Трехсветное пространство от гимназии до своей квартиры я уже не шел, а бежал. Узнав от меня, что я опять стал гимназистом, все мои домашние пришли в радость, и с тех пор за мной так и установилась репутация: «Миша сам себя определил в гимназию».
Зима была жестокая, пальтишко на мне было плохонькое, и, отмеривая каждый день по три версты туда и по три обратно, я часто плакал на улице от невыносимого мороза.
Вопрос о плате за ученье для меня вырешился сам собой. Все время оставаясь без должности, отец мой исполнял то те, то другие поручения временно. Так, для усиления письменной части в том же амбаре Гаврилова в Теплых рядах «в городе» он был принят на время в качестве писца. Возвратясь из гимназии, я бежал к нему помогать. Откуда-то приехал купец для закупки товаров у Гаврилова и, увидев меня, заговорил со мной, задавал вопросы, и окончилось дело тем, что он в ту же зиму и умер, завещав мне на образование по пятьдесят рублей в год. Душеприказчиком он назначил того же купца И. Е. Гаврилова, который, выдавая мне эти деньги, всякий раз делал мне допрос, хожу ли я в церковь, чту ли царя, не готовлю ли себя в «спецывалисты» (социалисты) и так далее, чем приводил меня в большую обиду, так что с пятого класса, когда я стал зарабатывать уже сам, я отказался от его подачек.

━━━━━━

_ЗАДАНИЕ 1:_ Определите, согласуется ли каждое из утверждений (а), (б) и (в) с отрывком о гимназических годах, и подтвердите ответ «да» или «нет» дословной цитатой из отрывка. (а) Купец завещал рассказчику деньги на образование. (б) Отец рассказчика в то время занимал постоянную должность. (в) Рассказчик получал деньги от Гаврилова до самого окончания гимназии.
_ЗАДАНИЕ 2:_ Продолжите отрывок о гимназических годах, начав сразу после его последнего предложения.
Приведённые далее строки представляют собой самостоятельный материал, не связанный с этим фрагментом.

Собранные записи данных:
━━━━━━

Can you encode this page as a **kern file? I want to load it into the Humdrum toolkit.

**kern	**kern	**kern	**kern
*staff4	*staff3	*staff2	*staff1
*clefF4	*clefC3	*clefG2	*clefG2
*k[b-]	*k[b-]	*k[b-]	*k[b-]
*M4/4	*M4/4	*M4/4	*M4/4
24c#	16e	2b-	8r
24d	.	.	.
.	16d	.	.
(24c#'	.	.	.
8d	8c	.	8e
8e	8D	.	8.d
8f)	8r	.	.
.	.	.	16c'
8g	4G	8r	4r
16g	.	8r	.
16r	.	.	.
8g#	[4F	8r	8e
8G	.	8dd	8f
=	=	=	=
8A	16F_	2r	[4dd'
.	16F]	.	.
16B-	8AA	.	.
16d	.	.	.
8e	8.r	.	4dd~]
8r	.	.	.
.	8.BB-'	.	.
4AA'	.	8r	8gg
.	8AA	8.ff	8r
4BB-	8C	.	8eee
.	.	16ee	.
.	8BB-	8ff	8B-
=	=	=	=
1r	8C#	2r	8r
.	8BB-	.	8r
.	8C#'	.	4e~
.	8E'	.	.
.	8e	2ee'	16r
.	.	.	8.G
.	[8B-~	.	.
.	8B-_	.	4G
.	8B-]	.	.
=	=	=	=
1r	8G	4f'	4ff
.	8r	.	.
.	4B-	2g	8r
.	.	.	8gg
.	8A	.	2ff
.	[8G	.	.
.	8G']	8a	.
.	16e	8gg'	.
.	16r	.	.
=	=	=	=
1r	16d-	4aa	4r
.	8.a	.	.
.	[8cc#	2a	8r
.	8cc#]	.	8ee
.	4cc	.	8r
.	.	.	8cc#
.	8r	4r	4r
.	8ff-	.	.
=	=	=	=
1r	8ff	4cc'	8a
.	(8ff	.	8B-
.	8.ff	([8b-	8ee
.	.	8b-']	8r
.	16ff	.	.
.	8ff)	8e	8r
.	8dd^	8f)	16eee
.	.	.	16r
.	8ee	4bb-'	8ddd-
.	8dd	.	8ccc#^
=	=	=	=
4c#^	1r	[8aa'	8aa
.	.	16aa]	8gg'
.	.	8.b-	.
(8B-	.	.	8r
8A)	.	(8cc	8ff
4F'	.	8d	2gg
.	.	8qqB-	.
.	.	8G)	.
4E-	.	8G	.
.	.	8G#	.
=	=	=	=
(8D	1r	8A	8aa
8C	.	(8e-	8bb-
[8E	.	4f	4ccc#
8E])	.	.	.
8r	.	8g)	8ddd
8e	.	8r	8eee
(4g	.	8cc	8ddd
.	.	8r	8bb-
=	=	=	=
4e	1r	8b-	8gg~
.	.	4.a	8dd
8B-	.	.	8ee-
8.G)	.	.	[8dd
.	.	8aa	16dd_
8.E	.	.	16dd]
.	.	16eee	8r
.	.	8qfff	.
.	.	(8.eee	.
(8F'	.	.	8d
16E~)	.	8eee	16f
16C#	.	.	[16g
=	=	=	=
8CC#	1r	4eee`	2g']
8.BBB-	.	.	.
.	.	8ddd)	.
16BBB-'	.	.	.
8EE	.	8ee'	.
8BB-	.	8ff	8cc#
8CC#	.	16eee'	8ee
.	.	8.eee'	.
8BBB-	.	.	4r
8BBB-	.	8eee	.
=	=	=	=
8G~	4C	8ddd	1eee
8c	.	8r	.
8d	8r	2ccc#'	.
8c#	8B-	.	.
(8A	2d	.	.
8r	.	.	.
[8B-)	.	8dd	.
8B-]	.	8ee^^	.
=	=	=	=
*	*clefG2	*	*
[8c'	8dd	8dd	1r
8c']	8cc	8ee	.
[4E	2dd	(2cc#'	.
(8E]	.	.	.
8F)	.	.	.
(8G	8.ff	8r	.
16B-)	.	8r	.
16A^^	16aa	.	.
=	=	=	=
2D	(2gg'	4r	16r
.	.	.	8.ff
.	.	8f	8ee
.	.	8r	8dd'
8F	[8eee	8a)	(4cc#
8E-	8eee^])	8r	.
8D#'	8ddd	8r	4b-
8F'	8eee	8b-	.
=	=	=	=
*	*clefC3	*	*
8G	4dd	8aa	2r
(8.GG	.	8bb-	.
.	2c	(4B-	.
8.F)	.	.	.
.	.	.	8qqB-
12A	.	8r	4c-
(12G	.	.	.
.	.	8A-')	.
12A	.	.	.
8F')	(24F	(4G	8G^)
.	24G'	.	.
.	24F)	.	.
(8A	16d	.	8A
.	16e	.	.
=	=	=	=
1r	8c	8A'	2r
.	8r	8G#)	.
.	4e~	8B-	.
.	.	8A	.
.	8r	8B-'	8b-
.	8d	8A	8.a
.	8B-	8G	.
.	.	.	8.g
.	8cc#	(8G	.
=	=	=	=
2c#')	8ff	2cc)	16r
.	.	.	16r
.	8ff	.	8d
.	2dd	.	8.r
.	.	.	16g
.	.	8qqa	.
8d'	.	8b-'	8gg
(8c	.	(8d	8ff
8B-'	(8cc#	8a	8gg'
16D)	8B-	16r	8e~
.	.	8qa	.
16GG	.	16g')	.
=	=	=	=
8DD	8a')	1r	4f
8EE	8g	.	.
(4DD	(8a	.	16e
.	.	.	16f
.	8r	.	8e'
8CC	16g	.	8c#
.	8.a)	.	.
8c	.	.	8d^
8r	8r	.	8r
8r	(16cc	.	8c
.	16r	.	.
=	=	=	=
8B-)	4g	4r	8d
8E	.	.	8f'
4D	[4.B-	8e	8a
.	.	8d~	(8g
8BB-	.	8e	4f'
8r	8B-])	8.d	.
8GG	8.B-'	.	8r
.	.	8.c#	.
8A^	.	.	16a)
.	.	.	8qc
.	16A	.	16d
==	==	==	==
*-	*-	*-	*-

━━━━━━

_ОТВЕТ 1:_
(а) Да: «завещав мне на образование по пятьдесят рублей в год».
(б) Нет: «Все время оставаясь без должности, отец мой исполнял то те, то другие поручения временно».
(в) Нет: «с пятого класса, когда я стал зарабатывать уже сам, я отказался от его подачек».

_ОТВЕТ 2:_
На Пасху 1877 года нас обрадовал своим приездом в Москву Антоша. Я водил его по Кремлю, показывал ему столицу и в первый же день так «усахарил» его, что все следующие сутки он жаловался на то, что по пяткам у него от усталости бегали мурашки. Против ожидания, Москва произвела на него ошеломляющее впечатление. Из-за отсутствия денег на обратный проезд он зажился у нас и уехал с медицинским свидетельством о болезни, которое выдал ему через брата Александра доктор Яблоновский. Гостя у нас, Антон рассказывал нам о таганрогской гимназии, о проделках товарищей, о редкостно близкой дружбе с учителями, и это заставляло меня тяжело скорбеть от зависти, ибо мне в гимназии было очень тяжело.
Тогда были произведены одно за другим покушения на Александра II, подпольщики-революционеры стали развивать свою деятельность, и в обществе уже вслух стали высказываться пожелания конституции. Развертывалась реакция. Из нас, гимназистов, даже самых маленьких, принялись выколачивать «социализм». В Министерстве просвещения стала господствовать нелепая доктрина, что страх влечет за собой уважение, а уважение всегда переходит в любовь. Внушая воспитанникам безумный страх, гимназическое начальство думало этим возбудить в них любовь к правительству, и среди педагогов нашлись поэты этого дела. Одни из желания выслужиться, другие по глупости, а третьи из простого садизма стали есть своих учеников поедом. К людям последнего сорта принадлежал преподаватель К. К. П-ский24. Он глумился над мальчиками и упивался их страданиями. Он сочинял совершенно ненужные книжки, и мы должны были их покупать, платя по 1 рублю 50 копеек и по 2 рубля за экземпляр, только для того, чтобы дать ему заработать, и затем, неразрезанные, они так и оставались валяться без употребления. На его уроках с учениками делались истерики, а когда вдруг неожиданно являлся окружной инспектор, он прикидывался сразу овечкой и ползал перед ним на животе. Торжественно в гимназической церкви этот гусь совершил обряд перехода из католичества (не то из униатства) в православие. Многим своим ученикам он испортил судьбу и жизнь. Один раз он так придрался к одному из учеников пятого класса, что сидевший в стороне, тоже пятиклассник, Раков не выдержал, поднялся с места и в негодовании крикнул:
— О П-ский! Я вижу, что ты подлец большой руки!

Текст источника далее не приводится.